[[ EXERCISE DATA, beginning ]]
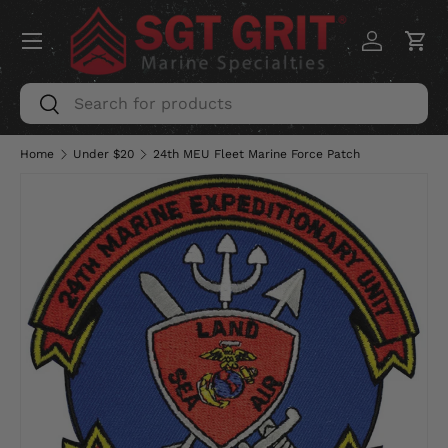
Menu
SKIP TO CONTENT
Log in
Car
Search
Search
Home
Under $20
24th MEU Fleet Marine Force Patch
[[ EXERCISE DATA, end ]]
◆ WHAT TO PRODUCE: Print every line of text from the records above, word for word and in the same order, and leave the pictures out.

◆ RESPONSE AREA:
Menu
SKIP TO CONTENT
Log in
Car
Search
Search
Home
Under $20
24th MEU Fleet Marine Force Patch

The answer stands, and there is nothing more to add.